My cat has her wellness routine down. She wakes up (early) and the first thing she does is stretch, arching her back (cat pose, I get it now!) and then her front legs out long. Then, she vocalizes that she wants her breakfast; Evie is not afraid to ask for what she wants. Throughout the day, she alternates between lots of play time and meditation, staring idly through the panes of the sliding glass door, watching bugs fly around. Sometimes, she gets excited and I'll rush over to see what the fuss is about. Most of the time, it's literally a dust ball. She finds beauty in dust balls. This is transcendence, my friend. Evie also knows the importance of good sleep, of course. She doesn't let anything get in the way of a good cat nap.

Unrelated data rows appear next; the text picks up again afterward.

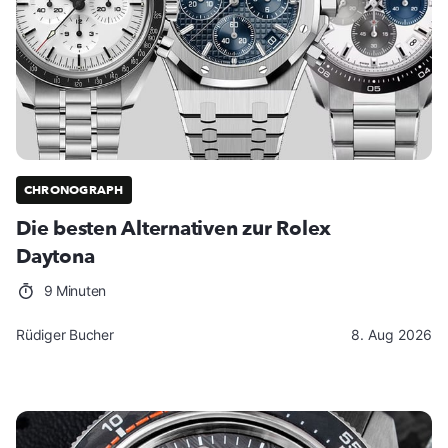
CHRONOGRAPH
Die besten Alternativen zur Rolex
Daytona
9 Minuten
Rüdiger Bucher
8. Aug 2026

But besides living by a (surprising) example, science tells us owning a cat is actually good for you, too. Researchers have found that being a cat parent cuts your risk of having a heart attack or stroke down by more than a third. How so, you wonder? It's because those little fur balls are great at lowering stress and anxiety. The mere act of petting an animal can significantly reduce anxiety. Even watching YouTube videos of kittens leads to a better mood.
Besides being a major mood booster, cats can help bone and muscle soreness, too—for real! The vibration of their happy little purrs literally does your body good. There's also research that suggests people with a pet sleep better because it gives them a sense of security. While I can't personally attest to that—my cat gets a thrill out of smacking her toys around between the hours of midnight and 3 a.m.—I totally get how having a cat curled up on your bed can make you feel more relaxed and primed for a good night's sleep.
Basically, cats are the freaking best. They're cute and can help you live a healthier life. So this International Cat Day—it's real, okay!—play with your feline, donate to a shelter, or hit up a cat cafe. It's good for you.